Data section
=== Begin Enclosure ===

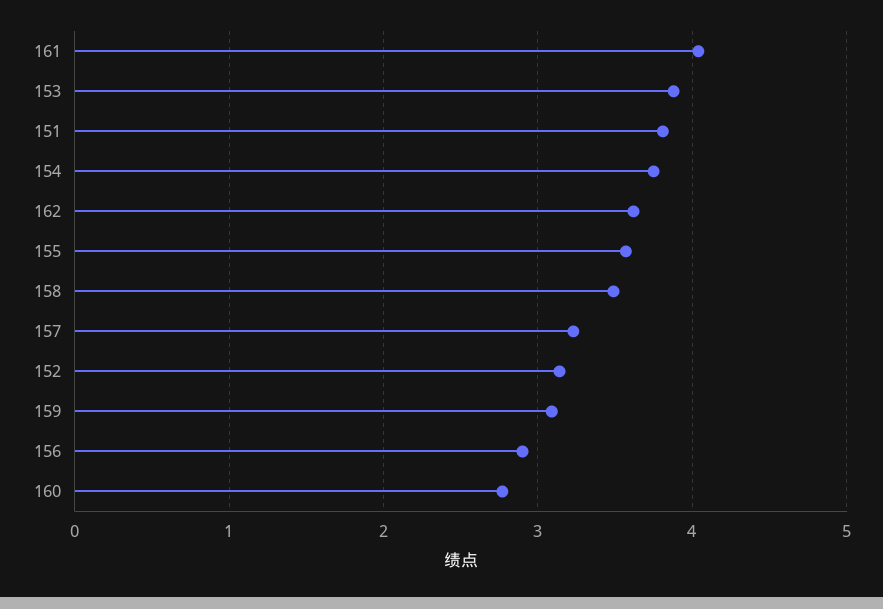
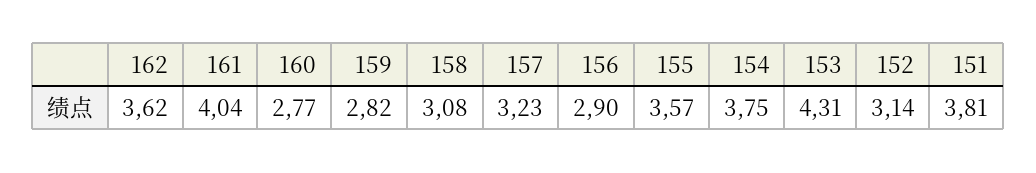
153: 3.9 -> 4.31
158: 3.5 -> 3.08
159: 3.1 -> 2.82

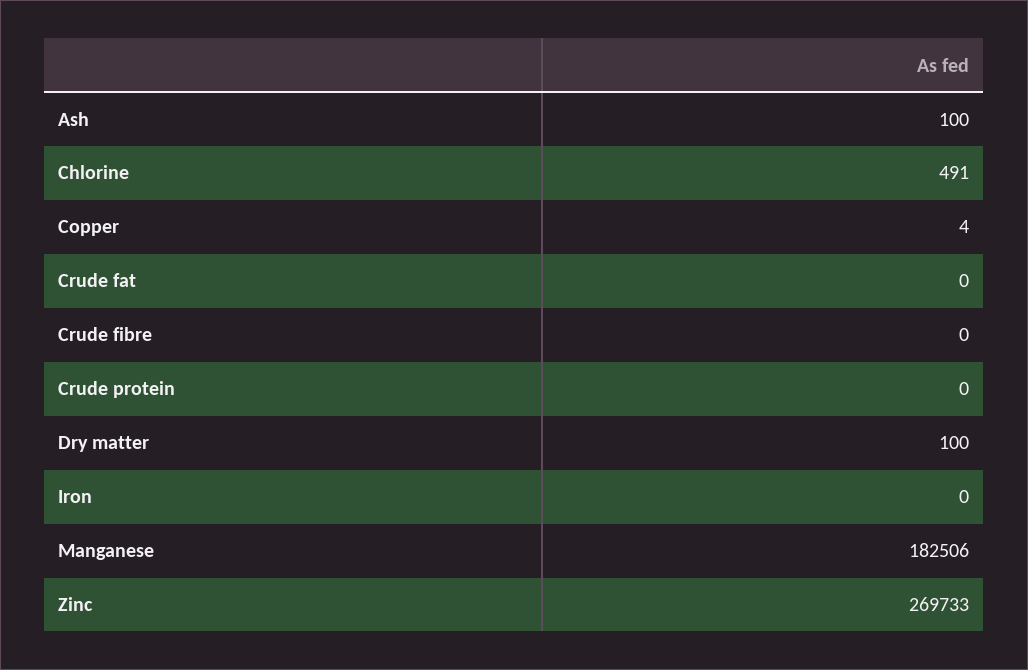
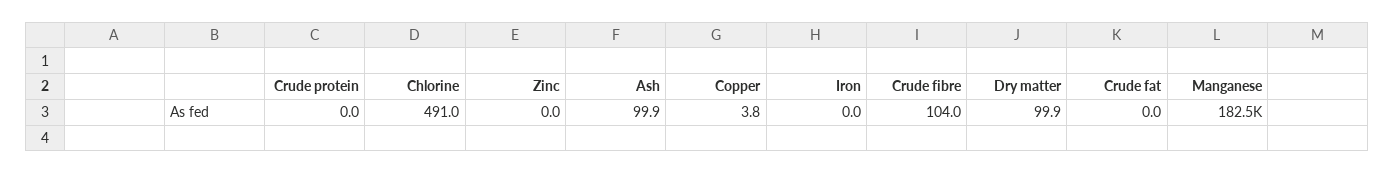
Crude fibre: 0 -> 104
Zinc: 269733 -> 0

=== End Enclosure ===
=== Begin Enclosure ===

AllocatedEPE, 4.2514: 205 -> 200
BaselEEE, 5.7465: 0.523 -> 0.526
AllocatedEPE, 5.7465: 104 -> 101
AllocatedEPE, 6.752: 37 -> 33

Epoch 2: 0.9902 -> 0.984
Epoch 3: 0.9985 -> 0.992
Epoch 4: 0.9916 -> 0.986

=== End Enclosure ===
=== Begin Enclosure ===

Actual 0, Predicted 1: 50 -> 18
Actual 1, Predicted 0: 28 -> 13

=== End Enclosure ===

What is expected
Starting at the line above that contains "BaselEEE, 5.7465: 0.523 -> 0.526", write out each line exactly until the line that contains "Epoch 4: 0.9916 -> 0.986" has been written, and stop there.

Expected answer
BaselEEE, 5.7465: 0.523 -> 0.526
AllocatedEPE, 5.7465: 104 -> 101
AllocatedEPE, 6.752: 37 -> 33

Epoch 2: 0.9902 -> 0.984
Epoch 3: 0.9985 -> 0.992
Epoch 4: 0.9916 -> 0.986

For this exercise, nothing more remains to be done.